Penetrating and intense, the riveting family drama "Luce" (opening in additional select cities Aug. 16) leverages conflicted self-identity - and how even the most carefully curated persona can get completely upended with preconceptions and assumptions.

In short: An affluent couple (Naomi Watts and Tim Roth) is forced to reconsider their accomplished adopted son Luce's (Kelvin Harrison Jr.) image after a strict teacher (Octavia Spencer) makes a discovery in his locker.

The film's opening scenes are everything to this family drama - they firmly establish how Luce's parents, teachers and friends perceive him: as a role-model student and a successful athlete. He's lauded for his achievements ... but not necessarily for his character. And the film hinges on everyone abruptly questioning Luce's character, based on evidence that is either completely circumstantial or potentially disturbing.

Harrison Jr. is one of the great cinema revelations of 2019. He radiates charming confidence, with a brimming resentment just below the surface. He holds his own against a trio of Academy Award nominated actors with a brilliant performance that vacillates between poised and internally anguished. Harrison Jr's characterization exudes an intelligence that makes his every word and seemingly insignificant action meaningful.

"Luce" is indictment of the American dream, the self-created identity and the tenuous nature of perception and assumptions.

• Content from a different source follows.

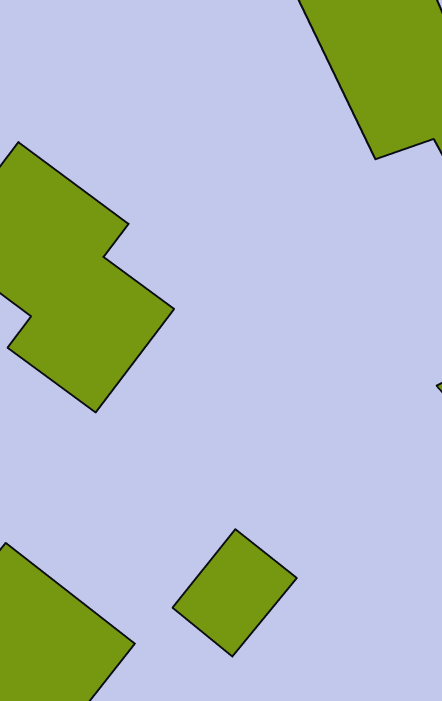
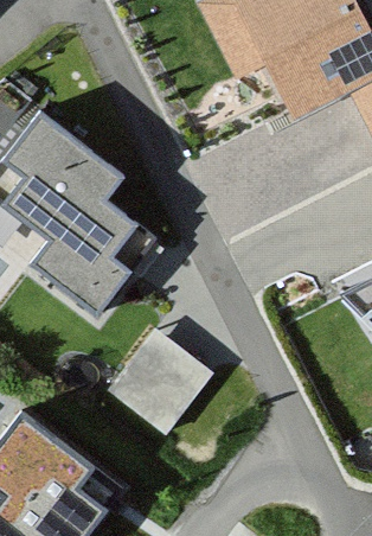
building: [173,529,297,657] -> [107,325,200,421]

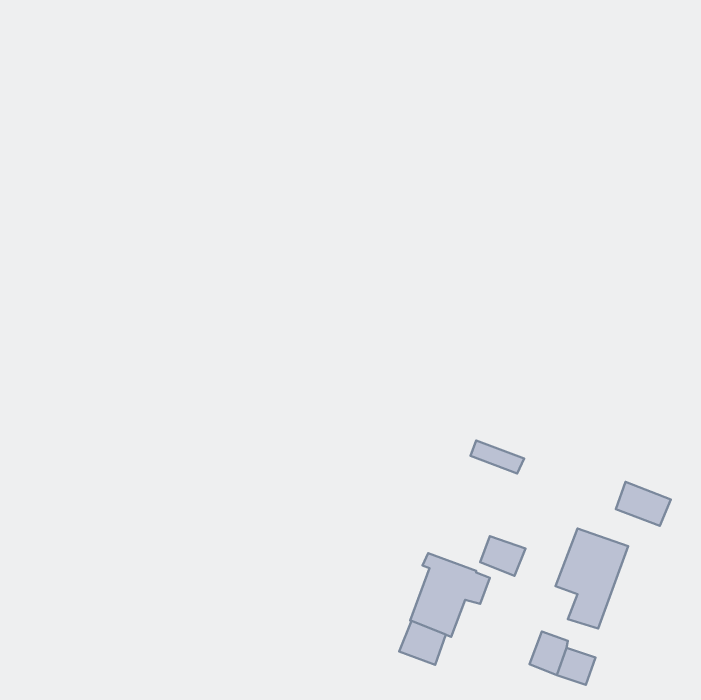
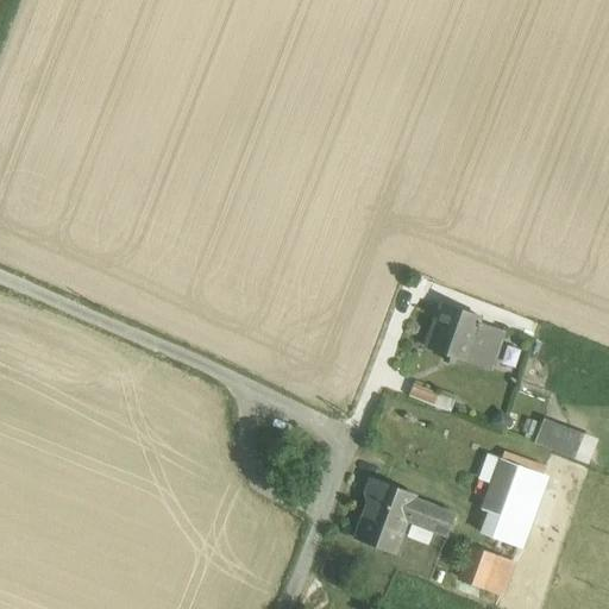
building: none -> [425,302,503,368]
building: [480,536,525,576] -> [416,501,456,535]
building: [399,621,446,665] -> none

Despite cultivating a track record of being the embodiment of the ideal model student, Luce is all too aware how fragile even his present and future are, despite his status as a heralded student at a prestigious private school. He's seen people around him lose everything. He's works hard to achieve scholastic and athletic success - yet, Luce knows it can all be undone with a just a few assumptions, especially given his troubled childhood. He is simultaneously a self-made man and the product of expectations put upon him - expectations that lead to assumptions about his character, both positive and negative.

This story about a kid who writes a troubling essay quickly escalates to a thematically complex narrative with no easy answers. "Luce" works on a basic level because it posits that he might be a deeply troubled young man wearing the mask of a composed soon-to-be-Ivy League undergrad -- or he could just be the victim of circumstances and unwarranted, racially driven suspicious. And as the film progresses, "Luce" becomes less about his involvement with the inciting locker incident - and ponders what Luce himself symbolizes to his peers. This analysis of how Luce sees himself and how others perceive Luce is the strength of this film: what his success means in the context of his childhood as an orphan living in war-torn Africa as well as how other African Americans treat the fairly straight-laced Luce, at one point calling him not "black black." And in the end, what lingers after watching this film is how uncompromising it is in its morally grey views.

Final verdict: Powered by a strong lead performance, a strong ensemble cast and murky social themes, "Luce" is a twisting drama that doubles as a provocative take on race and identity.

Score: 4/5

"Luce" is now playing in select cities Aug. 16. This drama has a running time of 109 minutes and is rated R for language throughout, sexual content, nudity and some drug use.